The Obama Administration has said passage of a highway bill would be a priority when Congress returns from August recess, while an earlier effort to create a National Infrastructure Bank has lost momentum under concerns that implementation of such a program would take years and therefore do little to aid the struggling economy. Should Congress be unable to extend funding by September 30, the current law authorizing highway and transit spending will expire and with it the gasoline tax that generates about $34 billion a year for infrastructure projects.
THE ELEMENTARY AND SECONDARY EDUCATION ACT (ESEA)
ESEA has been up for reauthorization since 2007 when No Child Left Behind (NCLB), President Bush’s major education initiative first expired. Ten years into NCLB, advocates on both sides of the aisle are pushing for reform. It was thought that reauthorization would happen in 2011, particularly after Senator Tom Harkin (D-IA), Chair of the Senate Health, Education, Labor, and Pensions (HELP) Committee, announced plans at the beginning of the year to hold a mark-up before the Spring recess. Four months later, a mark-up has not been scheduled. A major impetus for reform was the NCLB-mandated standard that by 2014, all public school students should be scoring at least a “proficient” level in math and reading or risk having federal funding rescinded (a target many school districts across the country have said is unreachable). Responding to these concerns on August 8, Secretary of Education Arne Duncan announced that the Obama Administration will move forward with a plan to offer states waivers from this 2014 requirement.
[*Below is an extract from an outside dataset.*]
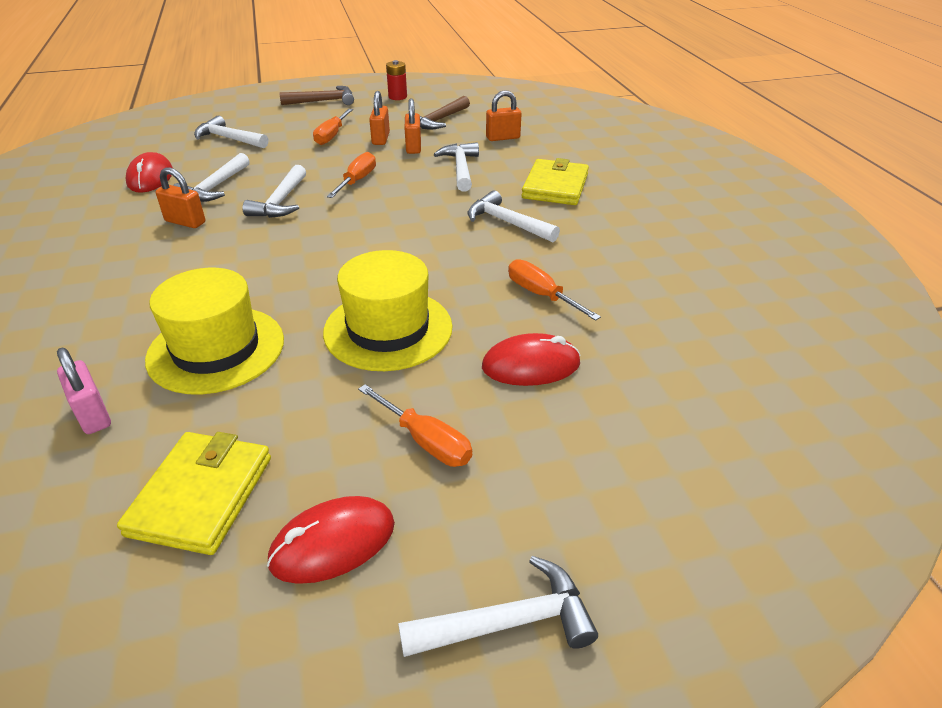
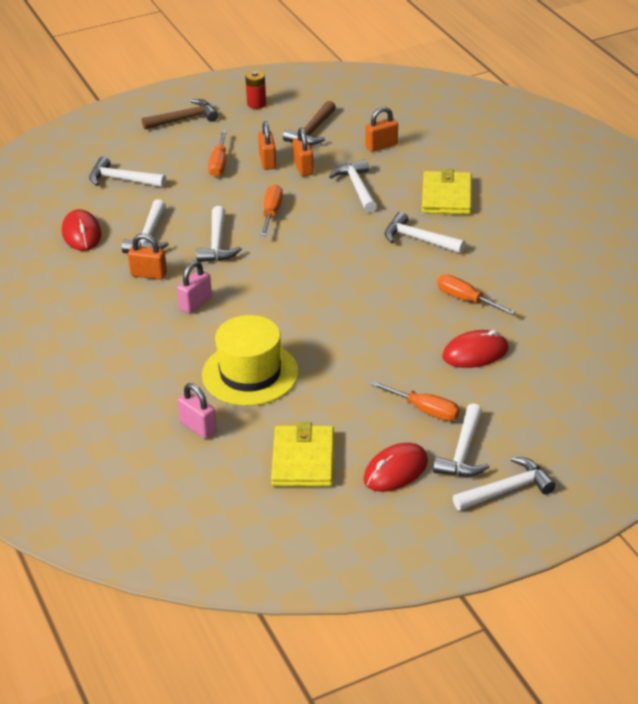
camera: 10 degrees left, 0 degrees up
yellow hat [323,250,453,371] -> none
none -> pink padlock [177,261,212,314]
none -> white hammer [433,403,489,477]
While a relief to school administrators, this announcement seemingly has removed some of the momentum for passing legislation this year, though the bipartisan agreement necessary to get the bill through the House and Senate was far from certain even before the Administration’s decision. Chairman Harkin has described negotiations with his Senate HELP counterpart Senator Michael Enzi (R-WY) as “going well,” but added that they remain far apart on key issues like accountability, teachers, and comparability.
In the House, a pathway to bipartisan compromise seems even less likely. Education and Workforce Chairman John Kline (R-MN) introduced his bill, the “State and Local Funding Flexibility Act,” which would grant school districts the flexibility to redirect federal funding for education, including funds specifically earmarked for low-income and disadvantaged students, toward programs they deem most likely to improve student achievement. The proposal was strongly rebuked by the Ranking Member on the Committee, George Miller (D-CA), who voiced concern about what this flexibility would mean for poor and minority public school students.
As Congress returns to session and these issues continue to unfold, we will continue to monitor news from Capitol Hill and provide additional updates as new developments occur.